If climate protection means a radical change in lifestyles combined with socially incompatible measures, it is likely to become a fact that even moderate governments in emerging and developing countries will either prioritize the economic well-being of their people or only hold out until the next election - if they don´t already have an autocratic system today that refuses to adhere to the UN sustainability goals*.

 

The fate of the global climate change depends to a large extent on India alone as the largest democracy in the world. China, Russia, Brazil and other industrial countries offer similar potential - but they even have cheap fossil fuels, which presumably will not move away until climate-friendly energy sources are affordable or even cheaper than petrol and diesel. Incidentally, this also applies to the largest of all democratic industrial nations, the USA ...

 

With only a handful of exceptions, the Western world is relying entirely on electromobility, but alternatives are already being discussed. Hydrogen, which is currently being treated as a beacon of hope, offers one of many opportunities to serve as a basis for e-fuels while retaining existing infrastructures, following the certainly soon to be widespread realization that electromobility cannot function globally. However, generating these in Germany with renewable energies makes as much sense as planting oranges in Greenland.

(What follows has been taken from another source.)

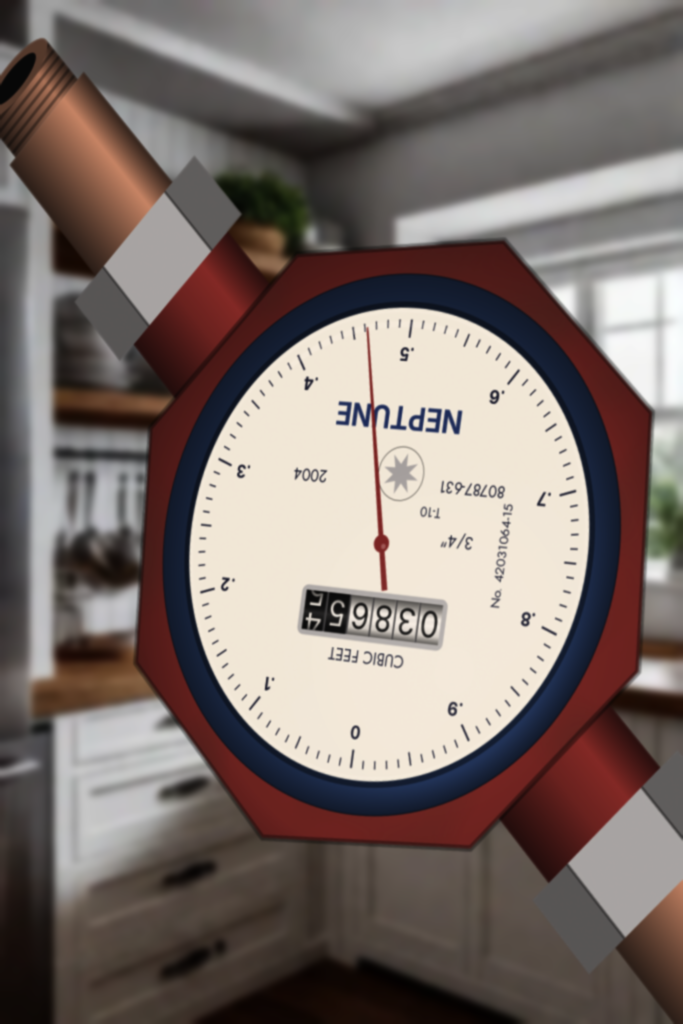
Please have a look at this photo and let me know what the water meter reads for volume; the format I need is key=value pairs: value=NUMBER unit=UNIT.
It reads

There are opportunities here to include emerging and developing countries as production sites in global defossilization and to establish circular economies there. In this way, the concept of sustainability is put into practice by simple means. Complex drive concepts such as electromobility, on the other hand, lack
sustainability

 

What comes next, or can we still re-consider the strategy into the direction of sustainable mobility today?

 

A re-consideration in favor of a realistic energy transition for tomorrow's mobility must take place.

​

Now.

Worldwide.

                         

Saving the climate by reducing climate-damaging emissions - primarily carbon dioxide - is a global task of our and future generations, which requires unity in the measures and an uncompromising, joint approach in terms of sustainability.